銅板の制作年代
出典: フリー百科事典『ウィキペディア(Wikipedia)』 (2021/07/27 05:54 UTC 版)
「長谷寺銅板法華説相図」の記事における「銅板の制作年代」の解説
本銅板には江戸時代以来の研究史があり、その中で最も大きな論点となってきたのが制作年代である。これについて片岡直樹は、「問題の解明には当然のことながら彫刻様式と銘文解釈の両面からのアプローチが必要となる。」と述べている。
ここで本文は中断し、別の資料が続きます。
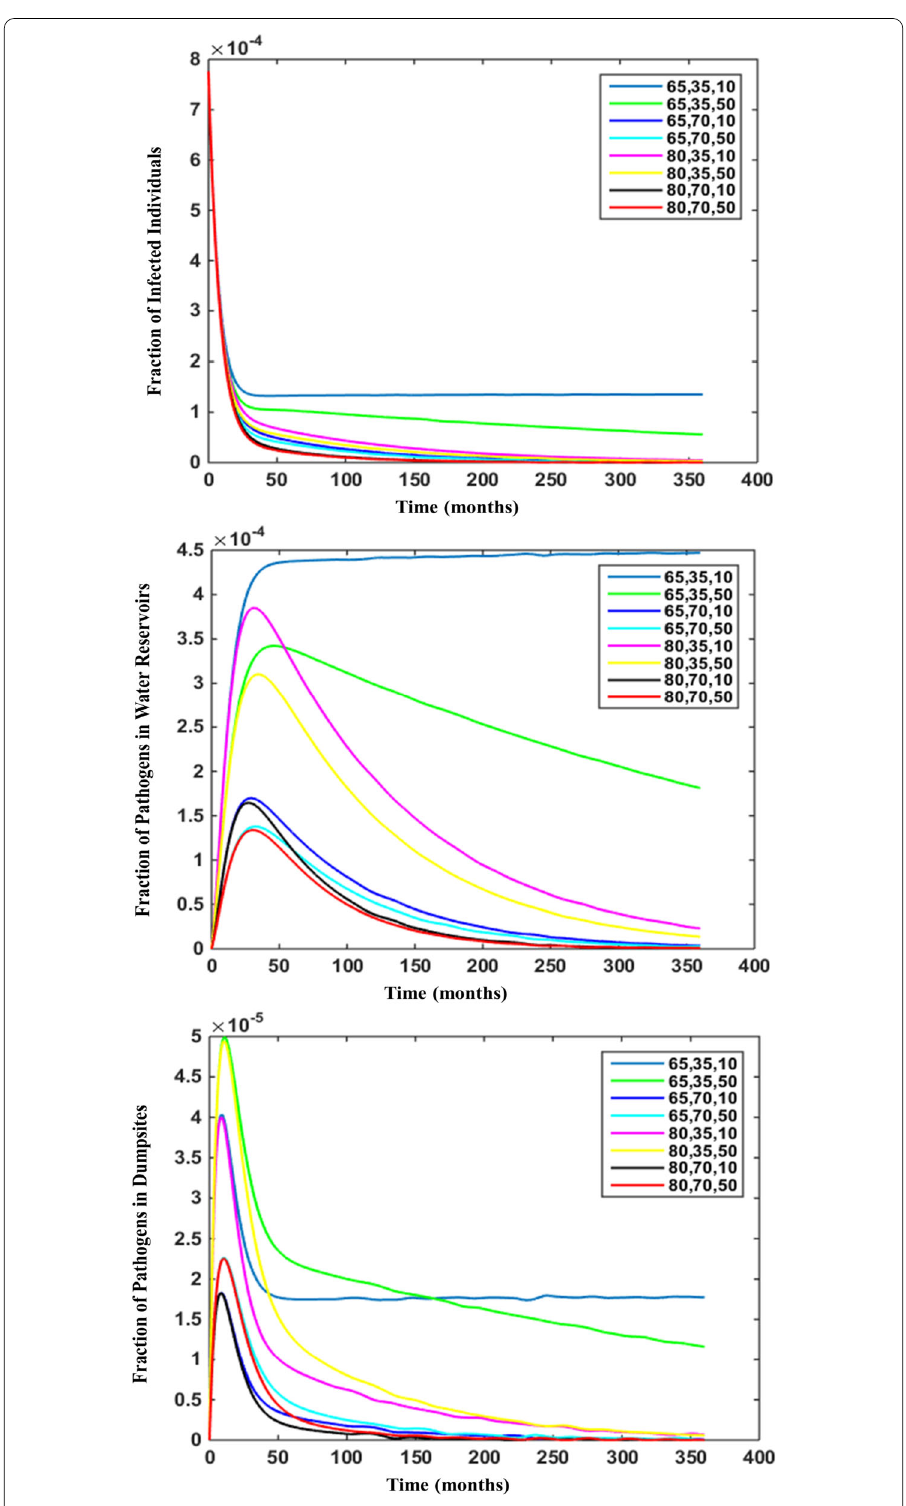
Figure 7 Effects of improving DWS, WST, and MSW services coverage ( r 1 , r 2 , and r 3 ) on the fraction of infected individuals and the fraction of pathogens in water reservoirs and dumpsites that are predicted by model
その彫刻様式は、白鳳様式(645年 - 710年)と奈良時代初期の様式(710年以降)の両説があり、銘文解釈は文中の、「奉為天皇陛下」、「歳次降婁漆菟上旬」、「奉為飛鳥清御原大宮治天下天皇」の3つが鍵となる。 「歳次降婁漆菟上旬」は戌年7月上旬の意であるが、いつの戌年であるか不明のため種々の説が出ている。686年説(丙戌年・天武天皇15年/朱鳥元年)、698年説(戊戌年・文武天皇2年)、722年説(壬戌年・養老6年)、770年説(庚戌年・宝亀元年)などがある。 研究史の当初から686年説が有力とされ、この説では銘文の天皇を天武天皇(在位・673年 - 686年)とみる。これは寺伝や書風によるところが大きいが、その後、足立康や福山敏男などの研究により、現在では698年説が有力視されている。この説では天皇を持統天皇(在位・690年 - 697年)とみる。